Document section
I used to believe that I was an inherently difficult person.  I used to think that I would always be a deeply tortured soul.  It was my destiny.  It was also my destiny that I would break any man’s heart who wanted to be in my life, because I was just emotionally-unavailable enough that they would always want the more they could never have.  They would end up having to leave because it was too painful for them to never fully connect with me, they loved me and themselves too much to stay.  Talk about melodrama.  I held onto these self-pitying thoughts like my life depended on it.  It was how I validated myself, because deep down what I felt was not strong conviction about how desirable I was, and too bad so sad for you my friend, but an incredibly weak sense of self-esteem, and I just had to be armed to the teeth in self-defenses, that I would, of course, try heroically to break down but never fully could, the tragic fate of a yet another brilliant artist.  I was so weak, in fact, that I had zero faith in my ability to change whatsoever.   If I had had any faith, I wouldn’t have told myself these stories, I would have recognized them as the first thing that needed to go.  Naturally, telling myself all sorts of lies trying to pump myself up were intimately coupled with equally destructive and false ideas that were bringing others down, and not just any others, not just some girl on the street I thought was prettier than me, although I’m sure she was a mental target at some point too, the people that got the worst of my jealousy were the ones closest to me, my best friends.  They probably have no idea I ever felt so intensely envious of them, even loathed them at some points for what I thought should rightfully be mine, but it is true, and it’s high-time to let these silly, useless, life-sucking ideas go, fly away, return to the ether and be purified.  I have a life to live!  And I don’t want to be weighed down by false beliefs ANYMORE!

Data provided
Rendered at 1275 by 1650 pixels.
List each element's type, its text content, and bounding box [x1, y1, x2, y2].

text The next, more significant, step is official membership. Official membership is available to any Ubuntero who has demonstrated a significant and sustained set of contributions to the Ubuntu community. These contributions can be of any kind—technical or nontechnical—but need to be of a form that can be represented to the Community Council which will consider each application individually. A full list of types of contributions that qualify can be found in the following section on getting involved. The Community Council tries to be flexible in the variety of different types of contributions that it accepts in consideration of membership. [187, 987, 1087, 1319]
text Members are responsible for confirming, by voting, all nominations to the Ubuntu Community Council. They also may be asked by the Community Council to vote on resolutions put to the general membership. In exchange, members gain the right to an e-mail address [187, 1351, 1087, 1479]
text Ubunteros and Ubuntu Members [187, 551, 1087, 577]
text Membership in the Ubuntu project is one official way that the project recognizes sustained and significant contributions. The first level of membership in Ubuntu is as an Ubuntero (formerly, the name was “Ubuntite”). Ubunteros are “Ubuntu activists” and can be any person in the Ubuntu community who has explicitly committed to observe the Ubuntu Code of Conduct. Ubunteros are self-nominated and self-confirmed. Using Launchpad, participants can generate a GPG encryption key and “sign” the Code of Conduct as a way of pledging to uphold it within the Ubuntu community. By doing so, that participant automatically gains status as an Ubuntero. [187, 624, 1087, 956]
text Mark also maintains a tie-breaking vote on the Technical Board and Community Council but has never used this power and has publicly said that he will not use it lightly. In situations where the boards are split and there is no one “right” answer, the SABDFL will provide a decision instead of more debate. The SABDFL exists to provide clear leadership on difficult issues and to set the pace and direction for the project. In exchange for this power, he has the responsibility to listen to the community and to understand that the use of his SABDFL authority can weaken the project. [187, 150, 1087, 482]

Problem details
Continue the essay on letting go of self-pitying beliefs and jealousy, picking up after its final sentence.

Result below
I used to believe that I would always be just a little bit unhappy, because those were the cards that fate had dealt me.  Now I know that I’ll always be a little bit unhappy only if I don’t do the work, if I don’t cleanse my soul and release my pain to the only “person” who is big enough to contain it all.  This sounds so cheesy, but Martina McBridge, a country singer, has a song called “Love’s the only house (big enough for all the pain in the world)” and I think she pretty much nailed it on the proverbial head.  Love, God, Spirit, the cosmos, I’m turning it all over to you, because to think that I’m strong enough on my own would be my most false idea yet.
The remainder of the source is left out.